_Required work:_
When you reproduce the listing, keep every word as it is and drop the pictures.

_Information supplied:_

= Beginning of Section =

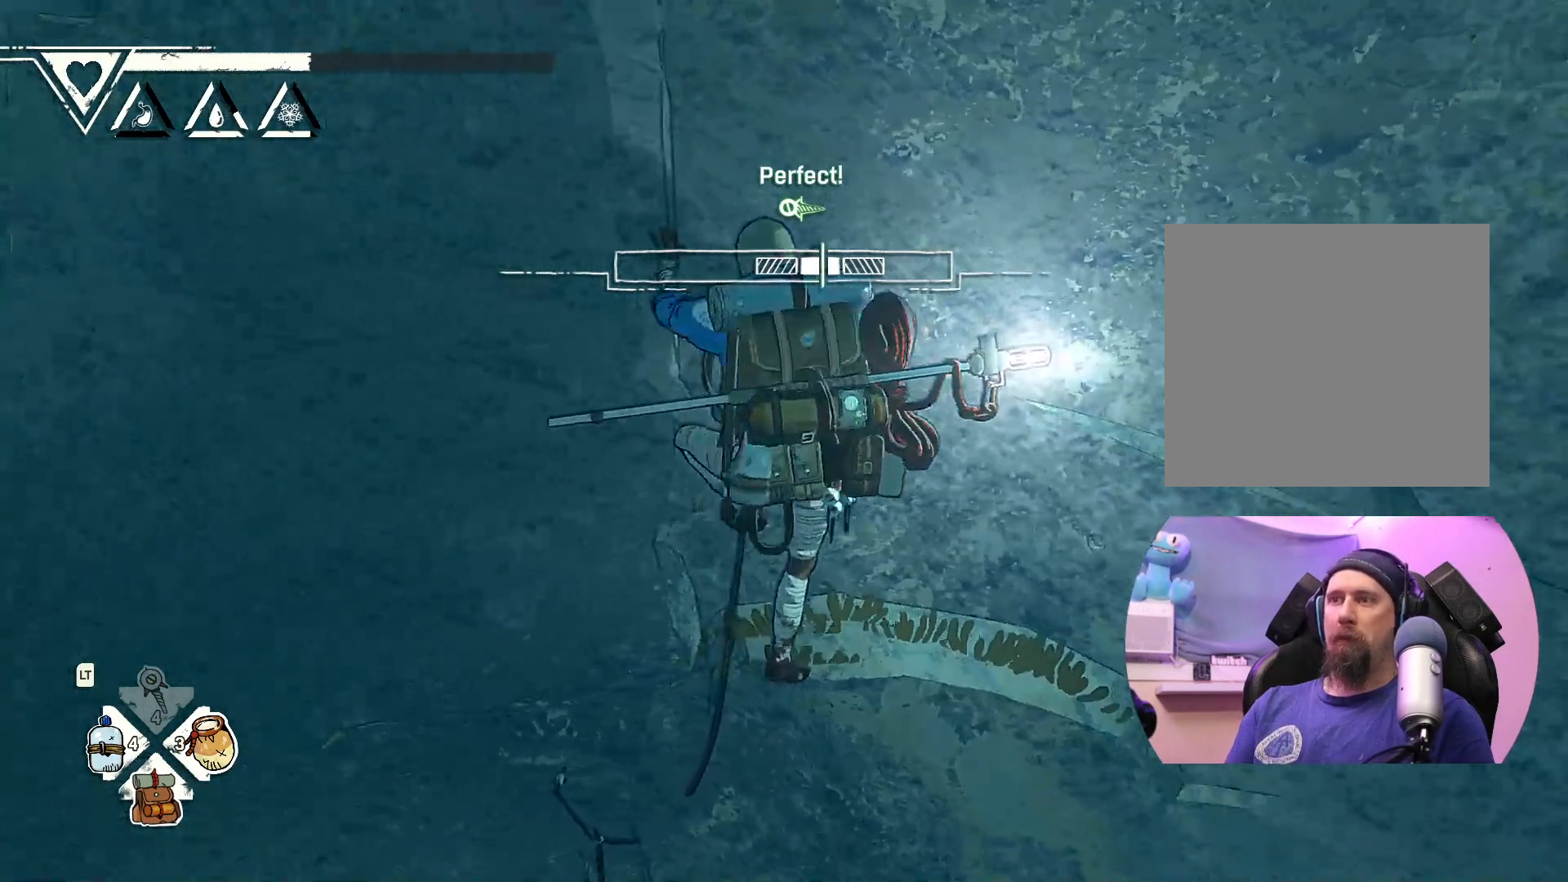
{"buttons": [], "left_stick": "center", "right_stick": "center", "events": [[217, "right_stick", "center"]]}
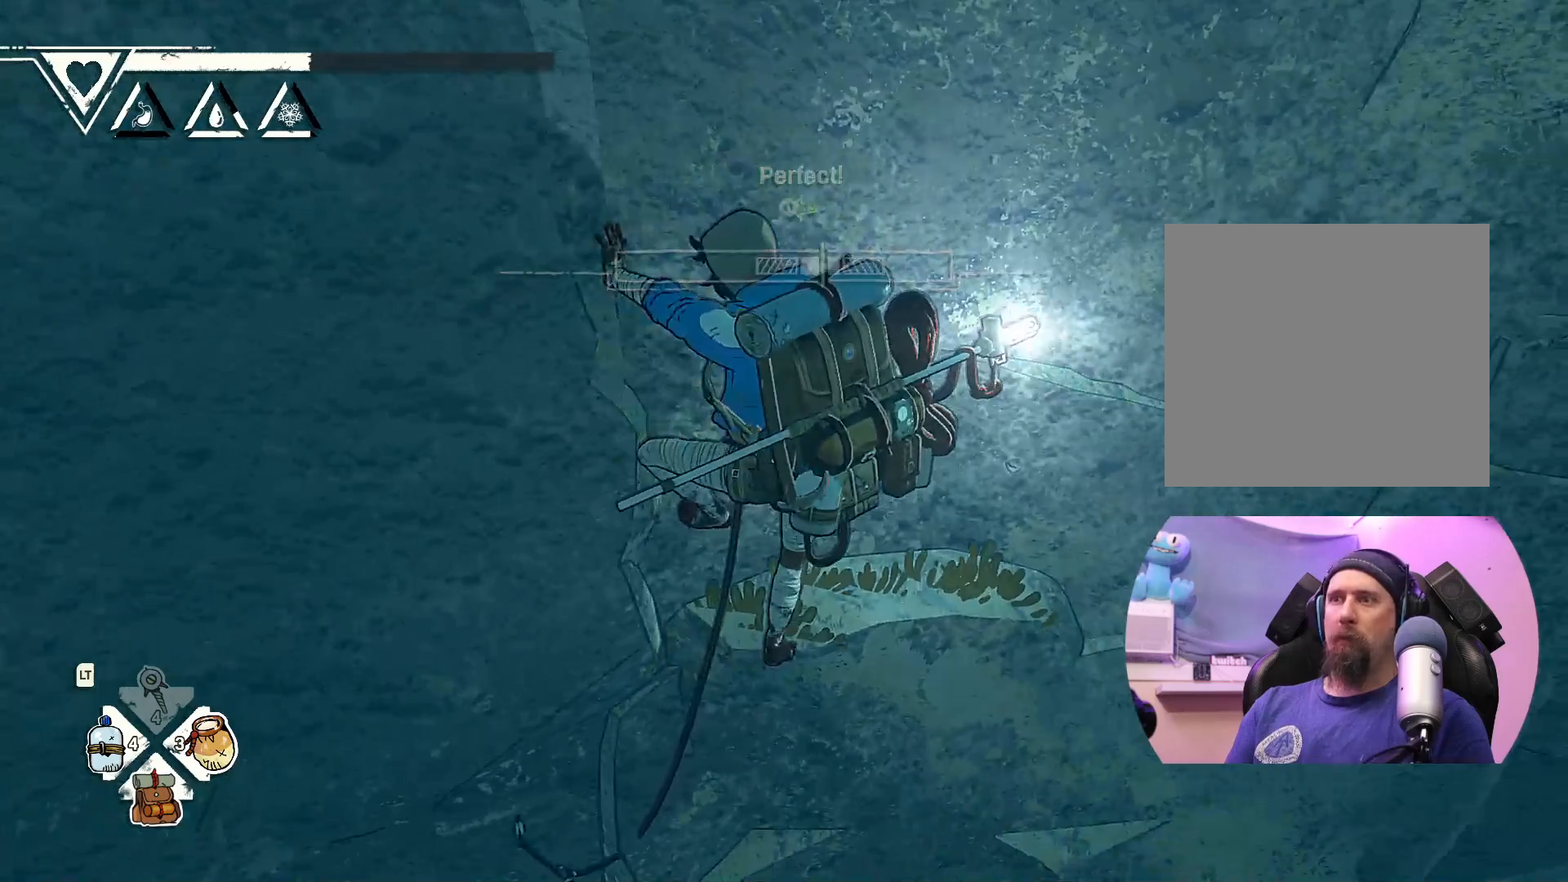
{"buttons": [], "left_stick": "center", "right_stick": "center", "events": []}
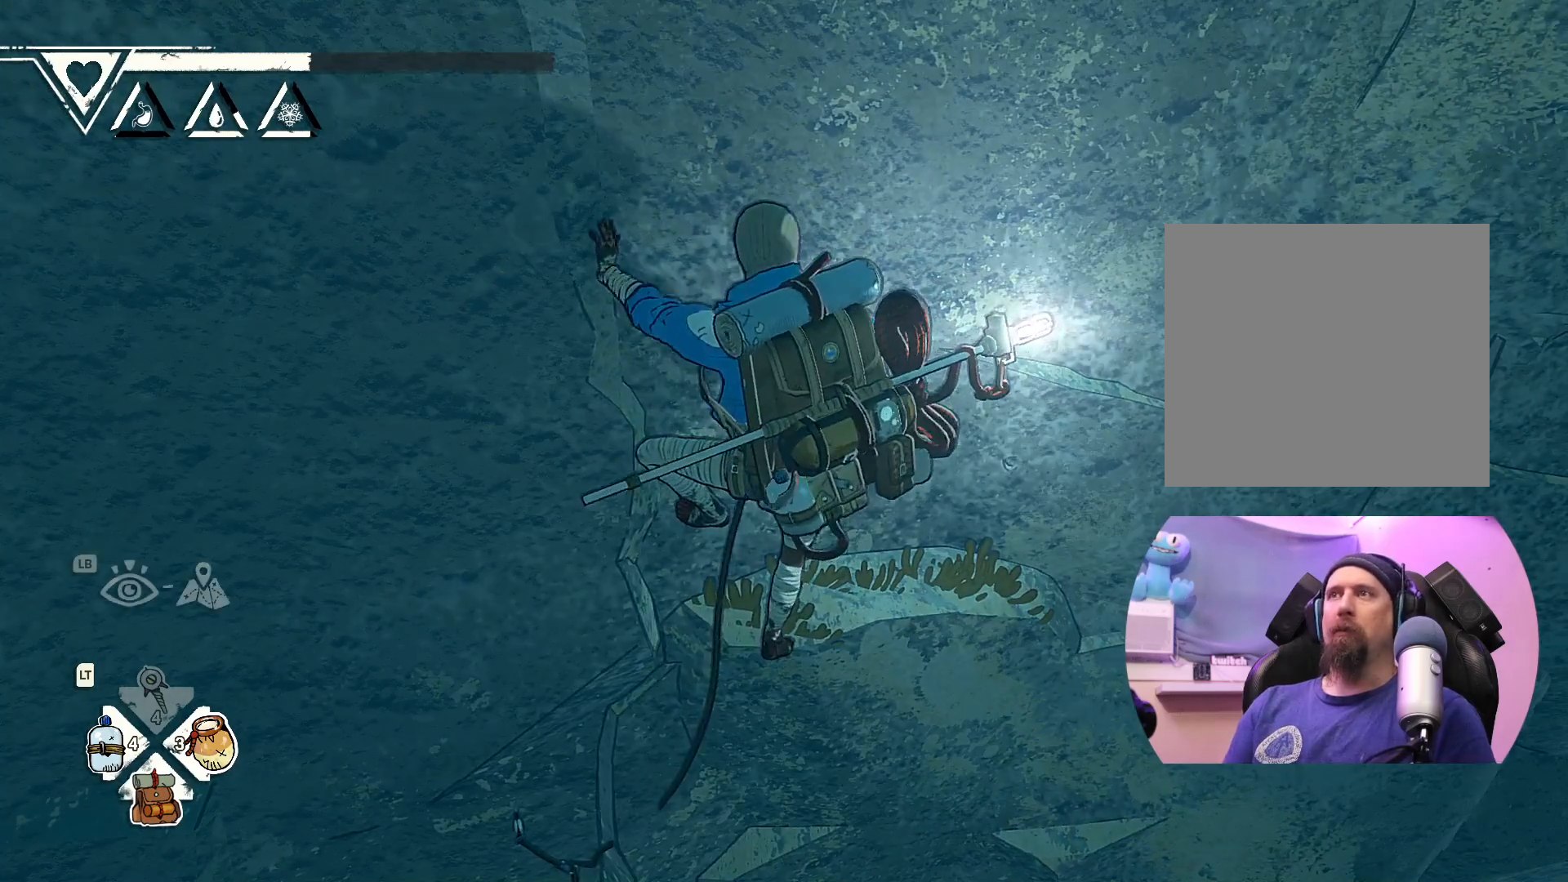
{"buttons": [], "left_stick": "center", "right_stick": "center", "events": []}
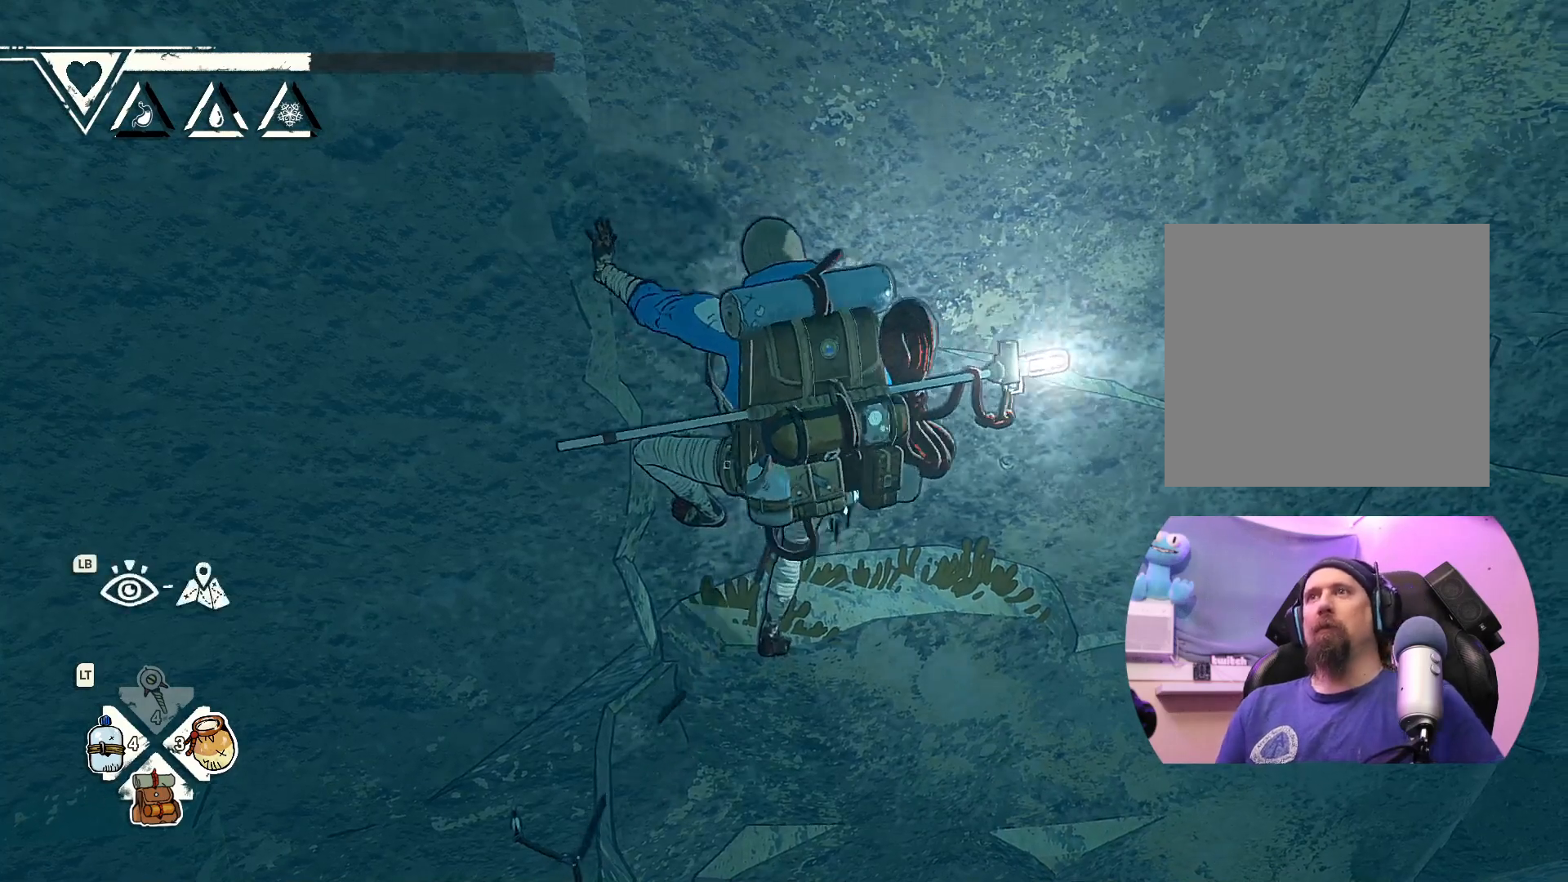
{"buttons": [], "left_stick": "center", "right_stick": "center", "events": []}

= End of Section =

_Task answer:_
{"buttons": [], "left_stick": "center", "right_stick": "center", "events": [[217, "right_stick", "center"]]}
{"buttons": [], "left_stick": "center", "right_stick": "center", "events": []}
{"buttons": [], "left_stick": "center", "right_stick": "center", "events": []}
{"buttons": [], "left_stick": "center", "right_stick": "center", "events": []}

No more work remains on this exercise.